Growth of Legionella and other heterotrophic bacteria in a circulating cooling water system exposed to ultraviolet irradiation.

The effect of ultraviolet irradiation on the growth and occurrence of legionella and other heterotrophic bacteria in a circulating cooling water system was studied. Water of the reservoir was circulated once in 28 h through a side-stream open channel u.v. radiator consisting of two lamps. Viable counts of legionellas and heterotrophic bacteria in water immediately after the u.v. treatment were 0-12 and 0.7-1.2% of those in the reservoir, respectively. U.v. irradiation increased the concentration of easily assimilable organic carbon.

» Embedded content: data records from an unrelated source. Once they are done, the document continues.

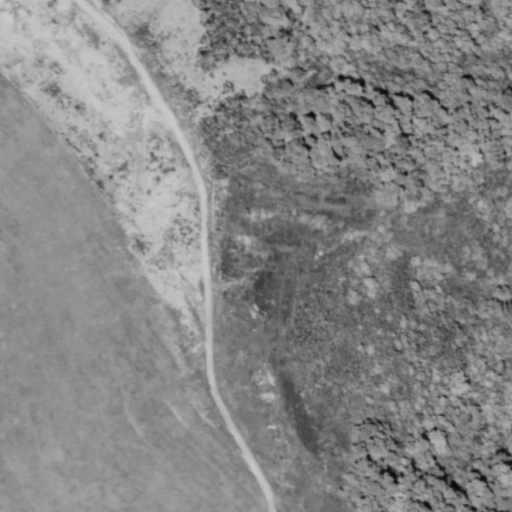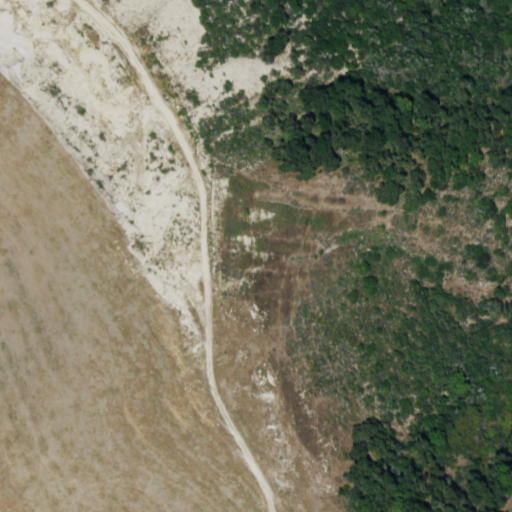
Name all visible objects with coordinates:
road: (208, 241)
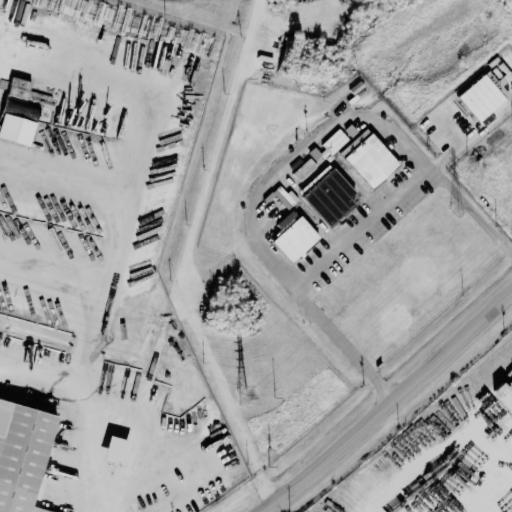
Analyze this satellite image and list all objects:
building: (482, 96)
building: (15, 130)
building: (334, 141)
building: (367, 158)
road: (283, 164)
building: (328, 198)
power tower: (457, 209)
road: (363, 227)
road: (122, 232)
building: (296, 239)
road: (191, 257)
power tower: (243, 396)
road: (390, 405)
road: (78, 426)
road: (443, 449)
building: (114, 450)
building: (21, 454)
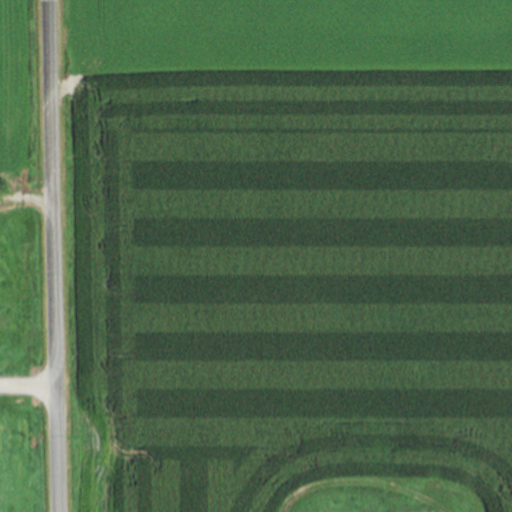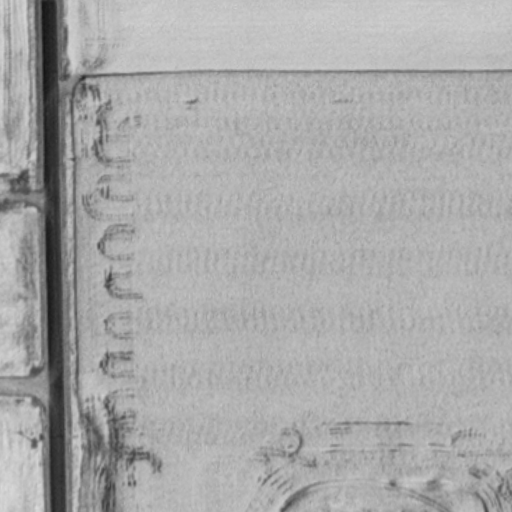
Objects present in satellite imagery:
road: (52, 256)
road: (28, 388)
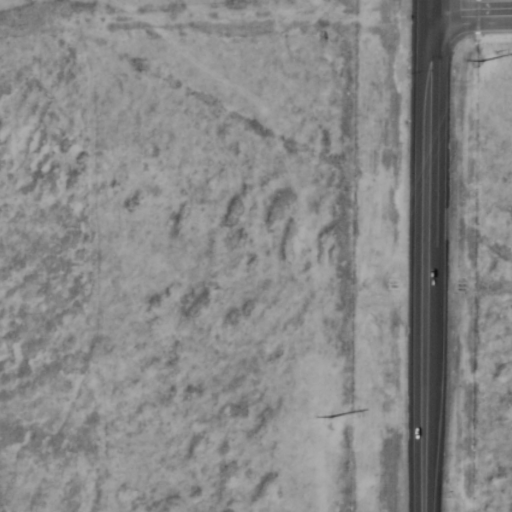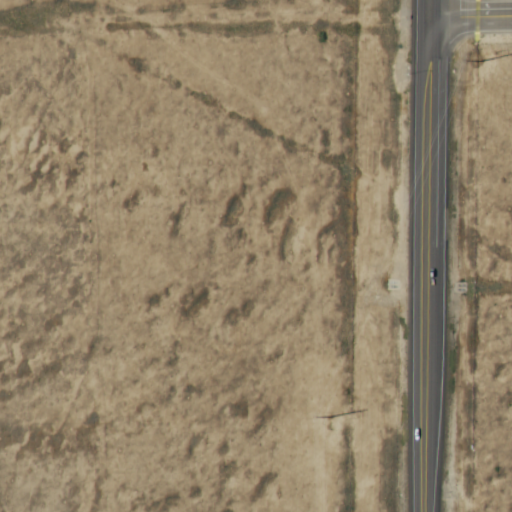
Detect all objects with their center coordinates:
road: (430, 7)
road: (471, 12)
road: (427, 263)
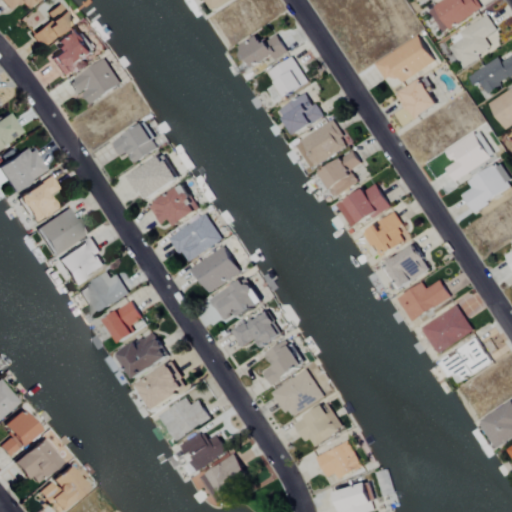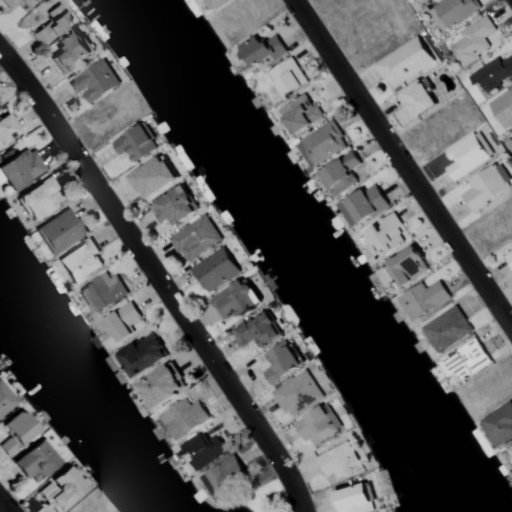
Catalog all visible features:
building: (16, 3)
building: (17, 3)
building: (217, 3)
building: (453, 12)
building: (51, 25)
building: (51, 26)
building: (472, 41)
building: (69, 50)
building: (261, 51)
building: (70, 53)
building: (405, 60)
building: (405, 61)
building: (492, 74)
building: (288, 78)
building: (94, 81)
building: (95, 83)
building: (417, 98)
building: (417, 100)
building: (503, 109)
building: (301, 115)
building: (6, 128)
building: (7, 130)
building: (136, 142)
building: (322, 143)
building: (137, 144)
building: (322, 146)
building: (466, 154)
building: (466, 157)
road: (401, 164)
building: (20, 167)
building: (20, 170)
building: (341, 172)
building: (341, 173)
building: (154, 176)
building: (154, 179)
building: (487, 186)
building: (486, 188)
building: (38, 198)
building: (37, 200)
building: (175, 205)
building: (365, 205)
building: (365, 206)
building: (60, 229)
building: (60, 232)
building: (387, 234)
building: (386, 236)
building: (196, 238)
building: (196, 239)
building: (509, 256)
building: (509, 259)
building: (81, 261)
building: (80, 263)
building: (405, 267)
building: (408, 268)
building: (216, 269)
building: (216, 271)
road: (154, 278)
building: (102, 292)
building: (102, 294)
building: (423, 298)
building: (236, 300)
building: (423, 300)
building: (237, 301)
building: (125, 322)
building: (123, 323)
building: (447, 329)
building: (447, 330)
building: (257, 331)
building: (258, 332)
building: (142, 353)
building: (143, 356)
building: (466, 361)
building: (281, 362)
building: (466, 362)
building: (281, 364)
building: (162, 386)
building: (162, 386)
building: (298, 393)
building: (298, 395)
building: (4, 399)
building: (4, 400)
building: (184, 417)
building: (184, 418)
building: (318, 424)
building: (499, 424)
building: (501, 424)
building: (318, 426)
building: (15, 431)
building: (16, 432)
building: (203, 449)
building: (511, 449)
building: (511, 449)
building: (203, 450)
building: (339, 460)
building: (35, 461)
building: (340, 461)
building: (35, 462)
building: (224, 476)
building: (226, 478)
building: (60, 489)
building: (60, 490)
building: (354, 499)
building: (355, 499)
road: (4, 506)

In the u.v. irradiated water samples incubated in the laboratory the viable counts of heterotrophic bacteria reached the counts in reservoir water within 5 d. The increase in viable counts was mainly due to reactivation of bacterial cells damaged by u.v. light, not because of bacterial multiplication. Despite u.v. irradiation the bacterial numbers in the reservoir water, including legionellas, did not decrease during the experimental period of 33 d. The main growth of bacteria in the reservoir occurred in biofilm and sediment, which were never exposed to u.v. irradiation.